*BRANO SELEZIONATO:*
____

Semplicemente perché in un cammino di crescita Reggio Emilia, che comunque era in Seire A, prendeva parte alla uUeb Cup, e questo mi dava la possibilità di mettermi in mostra anche a livello europeo, senza considerare che anche l'offerta economica era superiore.

Si ricorda cosa accadde il 22 aprile 2006? (Mc Intyre, che quel giorno guidò Reggio Emilia alla vittoria segnando 41 punti e 6 assist in 37' e 10/10 da tre, nuovo record della Serie A, sorride).

Ricordo tutto di quella gara, a Casalecchio e proprio contro la Virtus. La cosa strana fu che partimmo molto presto ed arrivammo al palazzo con grande anticipo. Entrai in campo, mi rilassai, mi gustai l'atmosfera dell'impianto e cominciai a tirare da solo. Mi sentivo bene e tranquillo ed in campo poi si è visto. È stata una di quelle giornate che capitano forse due-tre volte in carriera e nelle quali non sbagli mai, soprattutto i tiri difficili, e stranamente a volte quelli facili. Vincemmo e di me nei giorni seguenti si parlò a lungo.

Ed eccoci al suo arrivo a Siena, quattro stagioni indimenticabili, no?

Quando la Montepaschi mi contattò accettai subito. Siena era una delle squadre migliori, avrebbe disputato l'Eurolega ed aveva ottimi giocatori come Stonerook, Sato, Eze, Forte, Kaukenas e Baxter. Crescemmo come gruppo giorno dopo giorno sviluppando una meravigliosa chimica di squadra e soprattutto essendo sempre tutti sempre altruisti. Di questo va dato merito a coach Pianigiani che è stato bravissimo ad insistere in continuazione sul concetto di squadra, squadra, squadra! Negli anni a Siena, fin dal primo, ho imparato una lezione molto imporante...

Che sarebbe?

Ho smesso di pensare a me, alle mie cifre, alle mie percentuali ed alle mie statistiche ed ho cominciato a capire che la cosa che contava era solamente vincere, indipendentemente da quanti punti potessi segnare. Una grande lezione.

Ma qual era il vostro segreto?

____

*DATI REGISTRATI:*
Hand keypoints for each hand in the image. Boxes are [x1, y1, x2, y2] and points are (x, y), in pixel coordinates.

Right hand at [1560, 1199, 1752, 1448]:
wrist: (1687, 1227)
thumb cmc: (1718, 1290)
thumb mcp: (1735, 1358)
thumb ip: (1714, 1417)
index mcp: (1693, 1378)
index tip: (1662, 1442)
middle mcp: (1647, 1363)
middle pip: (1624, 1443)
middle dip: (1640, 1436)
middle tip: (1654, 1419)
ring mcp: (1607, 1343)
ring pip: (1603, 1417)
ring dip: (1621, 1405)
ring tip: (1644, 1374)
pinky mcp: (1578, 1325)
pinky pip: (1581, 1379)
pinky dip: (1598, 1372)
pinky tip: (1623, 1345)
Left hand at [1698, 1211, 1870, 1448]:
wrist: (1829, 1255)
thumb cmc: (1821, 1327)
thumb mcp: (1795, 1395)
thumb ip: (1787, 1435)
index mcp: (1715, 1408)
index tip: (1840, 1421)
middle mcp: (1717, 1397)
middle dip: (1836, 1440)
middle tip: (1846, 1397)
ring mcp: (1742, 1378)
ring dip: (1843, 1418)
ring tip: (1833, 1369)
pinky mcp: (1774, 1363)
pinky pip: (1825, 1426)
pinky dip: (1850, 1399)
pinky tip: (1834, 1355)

____

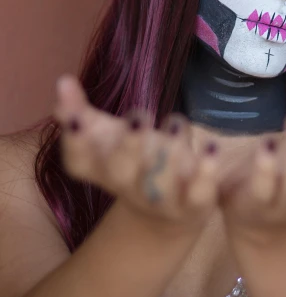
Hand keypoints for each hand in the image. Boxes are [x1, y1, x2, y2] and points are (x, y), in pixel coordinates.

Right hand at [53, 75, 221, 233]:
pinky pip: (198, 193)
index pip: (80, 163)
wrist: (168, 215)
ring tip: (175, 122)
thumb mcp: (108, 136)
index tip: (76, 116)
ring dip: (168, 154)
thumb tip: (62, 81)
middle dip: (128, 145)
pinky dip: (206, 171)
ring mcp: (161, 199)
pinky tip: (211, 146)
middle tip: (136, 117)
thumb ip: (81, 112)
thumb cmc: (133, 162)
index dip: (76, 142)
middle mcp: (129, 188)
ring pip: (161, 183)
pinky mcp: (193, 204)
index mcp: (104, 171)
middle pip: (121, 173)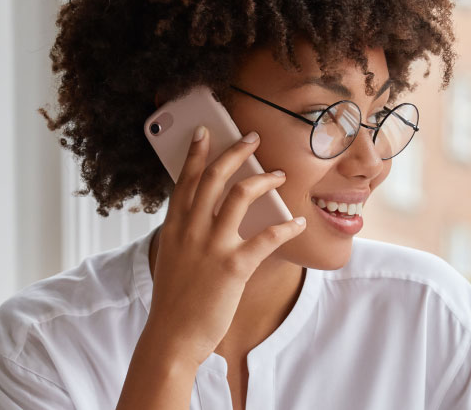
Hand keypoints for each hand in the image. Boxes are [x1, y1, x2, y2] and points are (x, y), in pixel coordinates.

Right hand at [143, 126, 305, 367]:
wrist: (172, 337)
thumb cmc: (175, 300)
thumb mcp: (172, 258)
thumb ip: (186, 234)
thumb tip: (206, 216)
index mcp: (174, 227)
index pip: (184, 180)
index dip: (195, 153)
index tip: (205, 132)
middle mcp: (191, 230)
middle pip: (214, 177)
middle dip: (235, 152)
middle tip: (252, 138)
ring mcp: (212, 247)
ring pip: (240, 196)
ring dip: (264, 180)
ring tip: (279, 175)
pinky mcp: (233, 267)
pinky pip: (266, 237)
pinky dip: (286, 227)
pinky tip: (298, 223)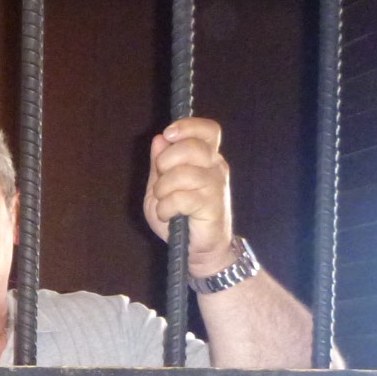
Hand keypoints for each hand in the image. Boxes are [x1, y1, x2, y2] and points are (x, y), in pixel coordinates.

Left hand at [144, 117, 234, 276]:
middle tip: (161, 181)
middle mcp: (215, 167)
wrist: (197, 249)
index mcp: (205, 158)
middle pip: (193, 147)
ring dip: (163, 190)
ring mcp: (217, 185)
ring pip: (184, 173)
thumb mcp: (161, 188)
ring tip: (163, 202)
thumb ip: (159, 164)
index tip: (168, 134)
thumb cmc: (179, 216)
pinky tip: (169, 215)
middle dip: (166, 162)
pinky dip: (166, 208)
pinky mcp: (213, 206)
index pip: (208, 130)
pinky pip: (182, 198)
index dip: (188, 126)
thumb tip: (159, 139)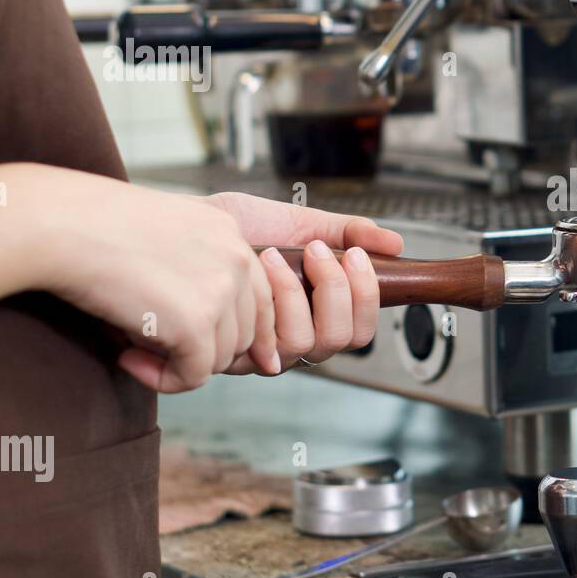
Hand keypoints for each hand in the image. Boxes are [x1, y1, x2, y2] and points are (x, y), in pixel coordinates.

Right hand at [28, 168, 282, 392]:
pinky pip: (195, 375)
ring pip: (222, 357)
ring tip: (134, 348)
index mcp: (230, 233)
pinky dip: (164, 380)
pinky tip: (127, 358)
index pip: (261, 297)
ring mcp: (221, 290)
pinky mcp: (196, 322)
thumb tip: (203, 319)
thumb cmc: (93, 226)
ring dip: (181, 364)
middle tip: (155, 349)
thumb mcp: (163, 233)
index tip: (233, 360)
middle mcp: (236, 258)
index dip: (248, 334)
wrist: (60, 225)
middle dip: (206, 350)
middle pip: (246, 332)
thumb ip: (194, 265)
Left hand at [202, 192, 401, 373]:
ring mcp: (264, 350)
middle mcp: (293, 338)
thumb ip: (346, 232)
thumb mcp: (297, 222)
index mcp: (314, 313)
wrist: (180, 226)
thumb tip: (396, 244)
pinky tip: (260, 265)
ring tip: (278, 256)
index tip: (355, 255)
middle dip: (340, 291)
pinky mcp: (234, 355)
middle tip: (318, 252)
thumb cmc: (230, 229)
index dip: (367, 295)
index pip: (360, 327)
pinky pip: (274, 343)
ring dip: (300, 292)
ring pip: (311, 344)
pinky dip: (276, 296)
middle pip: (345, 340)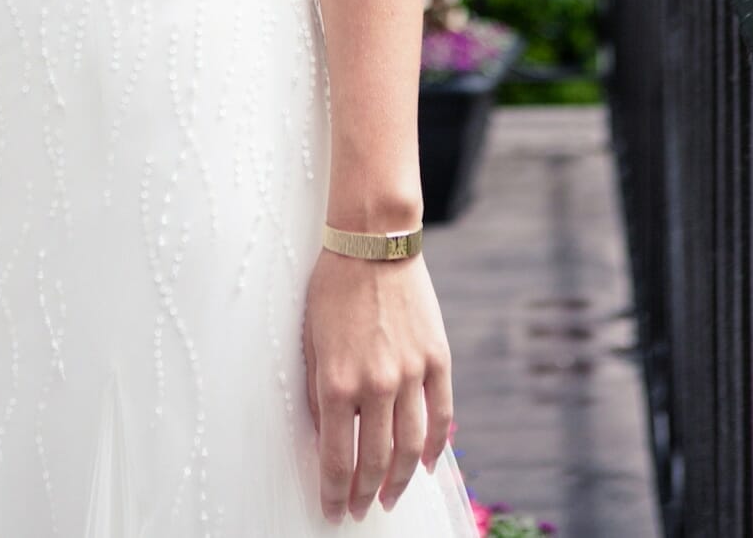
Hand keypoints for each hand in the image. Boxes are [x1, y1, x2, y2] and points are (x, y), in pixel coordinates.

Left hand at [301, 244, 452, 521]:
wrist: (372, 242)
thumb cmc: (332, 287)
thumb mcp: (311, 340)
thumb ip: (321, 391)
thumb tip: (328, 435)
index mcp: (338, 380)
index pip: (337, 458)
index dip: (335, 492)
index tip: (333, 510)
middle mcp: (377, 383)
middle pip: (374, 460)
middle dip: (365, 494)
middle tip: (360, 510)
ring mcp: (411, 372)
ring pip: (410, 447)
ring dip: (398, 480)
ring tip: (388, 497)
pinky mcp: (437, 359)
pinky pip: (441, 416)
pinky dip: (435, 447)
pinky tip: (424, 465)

____

*ISTRUZIONI:*
**A.** Trascriva il passo dell'intervista da "Ricordo tutto di" a "parlò a lungo.".
**B.** Elenchi i giocatori della Montepaschi citati per nome nell'intervista.
**C.** Secondo l'intervista, quanti punti segnò Mc Intyre il 22 aprile 2006?
Le righe di dati costituiscono materiale a sé, indipendente dall'intervista.

*RISULTATI:*
**A.**
Ricordo tutto di quella gara, a Casalecchio e proprio contro la Virtus. La cosa strana fu che partimmo molto presto ed arrivammo al palazzo con grande anticipo. Entrai in campo, mi rilassai, mi gustai l'atmosfera dell'impianto e cominciai a tirare da solo. Mi sentivo bene e tranquillo ed in campo poi si è visto. È stata una di quelle giornate che capitano forse due-tre volte in carriera e nelle quali non sbagli mai, soprattutto i tiri difficili, e stranamente a volte quelli facili. Vincemmo e di me nei giorni seguenti si parlò a lungo.

**B.** Stonerook, Sato, Eze, Forte, Kaukenas, Baxter

**C.** 41 punti.